Saved data entries:

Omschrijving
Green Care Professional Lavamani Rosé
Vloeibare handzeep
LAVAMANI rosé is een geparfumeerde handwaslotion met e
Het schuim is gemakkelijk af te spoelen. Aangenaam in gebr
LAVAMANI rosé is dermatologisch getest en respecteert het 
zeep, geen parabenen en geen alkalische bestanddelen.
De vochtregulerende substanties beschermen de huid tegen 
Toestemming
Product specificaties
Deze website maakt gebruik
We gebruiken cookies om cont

Request:
Reproduce every line of the records above verbatim, without changing any characters.

Result:
Omschrijving
Green Care Professional Lavamani Rosé
Vloeibare handzeep
LAVAMANI rosé is een geparfumeerde handwaslotion met e
Het schuim is gemakkelijk af te spoelen. Aangenaam in gebr
LAVAMANI rosé is dermatologisch getest en respecteert het 
zeep, geen parabenen en geen alkalische bestanddelen.
De vochtregulerende substanties beschermen de huid tegen 
Toestemming
Product specificaties
Deze website maakt gebruik
We gebruiken cookies om cont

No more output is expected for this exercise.